● **Task details**: Count the lines in the records that contain the string "caractère", with case counting, and reply with only the number.

(Page-level text extractions)
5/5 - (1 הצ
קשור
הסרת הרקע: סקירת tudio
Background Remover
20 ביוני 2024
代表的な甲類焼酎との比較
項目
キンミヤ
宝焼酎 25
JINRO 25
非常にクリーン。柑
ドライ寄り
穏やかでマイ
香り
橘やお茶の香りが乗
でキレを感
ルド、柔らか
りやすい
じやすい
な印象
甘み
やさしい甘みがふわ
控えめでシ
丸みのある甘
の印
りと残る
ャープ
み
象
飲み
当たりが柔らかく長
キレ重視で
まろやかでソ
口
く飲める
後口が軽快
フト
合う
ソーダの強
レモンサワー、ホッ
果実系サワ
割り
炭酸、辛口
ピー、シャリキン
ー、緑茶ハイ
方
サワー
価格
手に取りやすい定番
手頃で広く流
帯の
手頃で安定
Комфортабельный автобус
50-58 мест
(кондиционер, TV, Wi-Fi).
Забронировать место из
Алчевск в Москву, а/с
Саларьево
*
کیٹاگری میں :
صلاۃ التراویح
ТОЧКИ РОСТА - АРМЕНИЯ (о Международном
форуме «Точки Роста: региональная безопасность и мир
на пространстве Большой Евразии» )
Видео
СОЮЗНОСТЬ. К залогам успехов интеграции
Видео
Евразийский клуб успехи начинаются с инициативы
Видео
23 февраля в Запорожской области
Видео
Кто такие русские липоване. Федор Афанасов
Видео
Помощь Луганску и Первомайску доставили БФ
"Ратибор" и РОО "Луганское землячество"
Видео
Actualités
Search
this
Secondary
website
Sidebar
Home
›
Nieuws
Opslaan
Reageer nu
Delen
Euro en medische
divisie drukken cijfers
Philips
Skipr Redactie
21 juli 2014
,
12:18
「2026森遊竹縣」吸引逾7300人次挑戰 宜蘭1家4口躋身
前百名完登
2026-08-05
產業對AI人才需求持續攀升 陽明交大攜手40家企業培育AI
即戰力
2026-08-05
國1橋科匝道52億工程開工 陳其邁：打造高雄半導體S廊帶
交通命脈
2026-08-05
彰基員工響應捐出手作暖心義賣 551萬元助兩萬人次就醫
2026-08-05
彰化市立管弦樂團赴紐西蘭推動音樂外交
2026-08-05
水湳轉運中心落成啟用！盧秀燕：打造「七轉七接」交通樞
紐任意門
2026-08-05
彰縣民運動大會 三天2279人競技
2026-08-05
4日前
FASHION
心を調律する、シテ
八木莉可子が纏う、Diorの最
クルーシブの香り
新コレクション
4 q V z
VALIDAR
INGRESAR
---
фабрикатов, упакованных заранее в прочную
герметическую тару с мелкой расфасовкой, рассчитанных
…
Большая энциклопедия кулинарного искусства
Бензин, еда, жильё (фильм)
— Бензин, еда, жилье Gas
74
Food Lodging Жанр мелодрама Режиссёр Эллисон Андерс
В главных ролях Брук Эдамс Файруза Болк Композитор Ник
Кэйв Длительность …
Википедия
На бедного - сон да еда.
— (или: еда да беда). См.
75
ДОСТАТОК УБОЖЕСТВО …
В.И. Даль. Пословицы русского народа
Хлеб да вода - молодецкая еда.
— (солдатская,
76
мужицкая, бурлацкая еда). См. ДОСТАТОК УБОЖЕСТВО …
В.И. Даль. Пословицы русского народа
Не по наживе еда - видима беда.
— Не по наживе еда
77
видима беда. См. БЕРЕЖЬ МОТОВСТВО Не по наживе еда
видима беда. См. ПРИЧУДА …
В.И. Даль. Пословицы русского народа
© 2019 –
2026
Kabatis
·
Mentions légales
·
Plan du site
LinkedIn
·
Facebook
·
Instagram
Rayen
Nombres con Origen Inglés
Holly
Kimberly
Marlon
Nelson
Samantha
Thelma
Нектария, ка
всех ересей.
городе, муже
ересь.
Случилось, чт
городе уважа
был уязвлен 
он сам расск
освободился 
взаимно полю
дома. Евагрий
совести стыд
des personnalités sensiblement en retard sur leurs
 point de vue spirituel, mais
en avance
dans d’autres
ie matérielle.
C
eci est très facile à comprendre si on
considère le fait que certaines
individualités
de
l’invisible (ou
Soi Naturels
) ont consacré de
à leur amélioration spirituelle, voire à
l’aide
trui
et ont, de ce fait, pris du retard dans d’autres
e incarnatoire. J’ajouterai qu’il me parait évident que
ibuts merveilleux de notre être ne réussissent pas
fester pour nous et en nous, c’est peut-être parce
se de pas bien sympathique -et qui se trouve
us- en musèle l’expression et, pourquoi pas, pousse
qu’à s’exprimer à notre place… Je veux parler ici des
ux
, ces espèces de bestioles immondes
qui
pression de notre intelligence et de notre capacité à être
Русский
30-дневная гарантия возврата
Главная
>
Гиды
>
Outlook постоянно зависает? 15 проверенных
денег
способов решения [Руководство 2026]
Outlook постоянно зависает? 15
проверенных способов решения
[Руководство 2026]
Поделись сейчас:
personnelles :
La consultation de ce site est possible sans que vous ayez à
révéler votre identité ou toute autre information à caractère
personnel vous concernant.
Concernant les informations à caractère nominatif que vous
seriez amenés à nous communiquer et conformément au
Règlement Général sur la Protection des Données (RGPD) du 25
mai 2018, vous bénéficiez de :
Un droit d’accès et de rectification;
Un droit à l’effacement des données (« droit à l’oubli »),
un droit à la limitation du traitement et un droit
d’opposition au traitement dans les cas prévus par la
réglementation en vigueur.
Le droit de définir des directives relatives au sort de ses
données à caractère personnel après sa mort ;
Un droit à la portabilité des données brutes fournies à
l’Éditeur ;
* * *
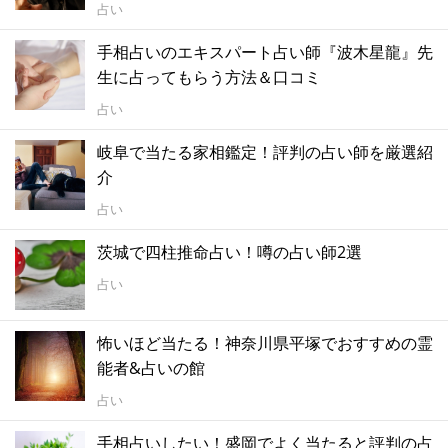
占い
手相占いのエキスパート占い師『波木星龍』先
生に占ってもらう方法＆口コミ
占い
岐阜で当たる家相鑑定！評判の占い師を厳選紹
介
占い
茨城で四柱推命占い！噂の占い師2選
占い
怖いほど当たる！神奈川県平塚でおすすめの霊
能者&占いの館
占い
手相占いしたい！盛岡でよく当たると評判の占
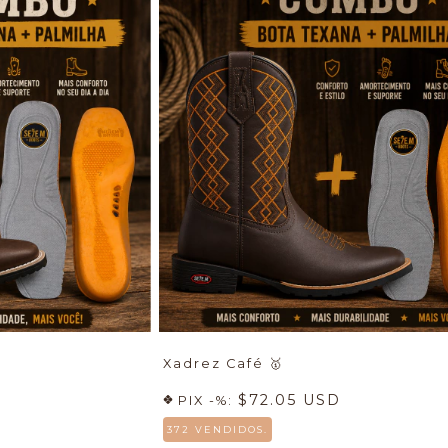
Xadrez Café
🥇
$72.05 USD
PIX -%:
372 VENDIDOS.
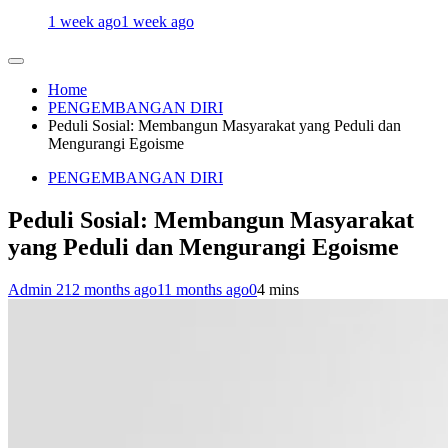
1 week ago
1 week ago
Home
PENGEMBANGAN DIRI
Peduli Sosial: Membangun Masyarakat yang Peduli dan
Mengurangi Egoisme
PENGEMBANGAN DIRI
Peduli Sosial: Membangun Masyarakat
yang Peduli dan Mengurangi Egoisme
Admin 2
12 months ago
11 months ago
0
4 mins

● **Task solution**: 3